Change every occurrence of "man in white shirt" in the records below to "man in gray shirt", and leave the rest of the text unchanged.

Stored data
===

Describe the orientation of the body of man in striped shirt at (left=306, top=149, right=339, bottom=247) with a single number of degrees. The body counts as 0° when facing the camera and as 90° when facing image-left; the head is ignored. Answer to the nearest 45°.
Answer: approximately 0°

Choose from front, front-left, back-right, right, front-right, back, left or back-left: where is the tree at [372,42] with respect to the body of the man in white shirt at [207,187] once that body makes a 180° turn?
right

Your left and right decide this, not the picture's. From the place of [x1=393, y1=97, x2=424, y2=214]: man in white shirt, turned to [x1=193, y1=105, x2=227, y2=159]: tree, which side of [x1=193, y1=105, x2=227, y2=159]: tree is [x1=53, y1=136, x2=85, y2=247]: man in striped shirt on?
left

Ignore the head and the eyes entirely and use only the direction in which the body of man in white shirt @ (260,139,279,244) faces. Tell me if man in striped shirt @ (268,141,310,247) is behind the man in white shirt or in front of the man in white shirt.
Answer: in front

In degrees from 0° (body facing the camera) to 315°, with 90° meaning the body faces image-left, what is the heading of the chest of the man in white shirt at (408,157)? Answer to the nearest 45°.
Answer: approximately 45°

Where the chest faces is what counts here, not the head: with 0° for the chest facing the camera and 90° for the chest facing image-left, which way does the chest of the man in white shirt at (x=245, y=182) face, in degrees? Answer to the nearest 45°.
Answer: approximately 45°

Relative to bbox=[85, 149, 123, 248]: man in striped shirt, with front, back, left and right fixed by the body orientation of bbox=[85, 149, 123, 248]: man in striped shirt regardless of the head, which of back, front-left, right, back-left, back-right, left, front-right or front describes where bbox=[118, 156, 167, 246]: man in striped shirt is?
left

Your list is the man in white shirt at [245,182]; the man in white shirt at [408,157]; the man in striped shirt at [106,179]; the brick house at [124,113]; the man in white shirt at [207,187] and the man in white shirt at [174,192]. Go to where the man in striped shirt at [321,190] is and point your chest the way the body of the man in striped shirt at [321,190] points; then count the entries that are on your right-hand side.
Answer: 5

===

- **Response to the exercise**
Describe the orientation of the body of man in striped shirt at (left=306, top=149, right=339, bottom=247) with a single number of degrees. The body counts as 0° when facing the camera and as 90° when facing image-left; the head is ignored. Answer to the nearest 45°.
Answer: approximately 0°

Choose from front, front-left, back-right, right, front-right, back, left or back-left: where is the tree at [372,42] with respect to the body of the man in gray shirt at [207,187] once that body makes a 180° turn?
right

Your left and right decide this, not the picture's. From the place of [x1=393, y1=97, x2=424, y2=214]: man in gray shirt, turned to [x1=193, y1=105, x2=227, y2=159]: tree, which side of [x1=193, y1=105, x2=227, y2=159]: tree is [x1=53, y1=136, x2=85, y2=247]: man in striped shirt on?
left

Ignore the head and the eyes entirely and use only the direction in which the body of man in gray shirt @ (260,139,279,244) faces. Tell me if man in striped shirt @ (268,141,310,247) is behind the man in gray shirt or in front of the man in gray shirt.
Answer: in front

In degrees from 0° (body facing the camera) to 315°, with 90° meaning the body faces image-left, what is the heading of the chest of the man in gray shirt at (408,157)? Answer to the nearest 45°.
Answer: approximately 45°

Where the chest faces is what counts here, not the head: with 0° for the chest facing the camera and 90° for the chest facing image-left, which way does the chest of the man in gray shirt at (x=245, y=182) face, in degrees? Answer to the nearest 45°.
Answer: approximately 45°

Relative to bbox=[85, 149, 123, 248]: man in striped shirt, with front, back, left and right fixed by the body orientation of bbox=[85, 149, 123, 248]: man in striped shirt regardless of the head, which of back, front-left, right, back-left, back-right, left, front-right or front describes where bbox=[118, 156, 167, 246]: man in striped shirt is?
left

Your list is the man in gray shirt at [245,182]; the man in gray shirt at [408,157]; the man in striped shirt at [106,179]; the brick house at [124,113]; the man in gray shirt at [207,187] and the man in gray shirt at [174,192]. Go to where the man in striped shirt at [321,190] is and point your chest the way the body of the man in striped shirt at [321,190] points; then count the entries that are on your right-hand side.
Answer: 5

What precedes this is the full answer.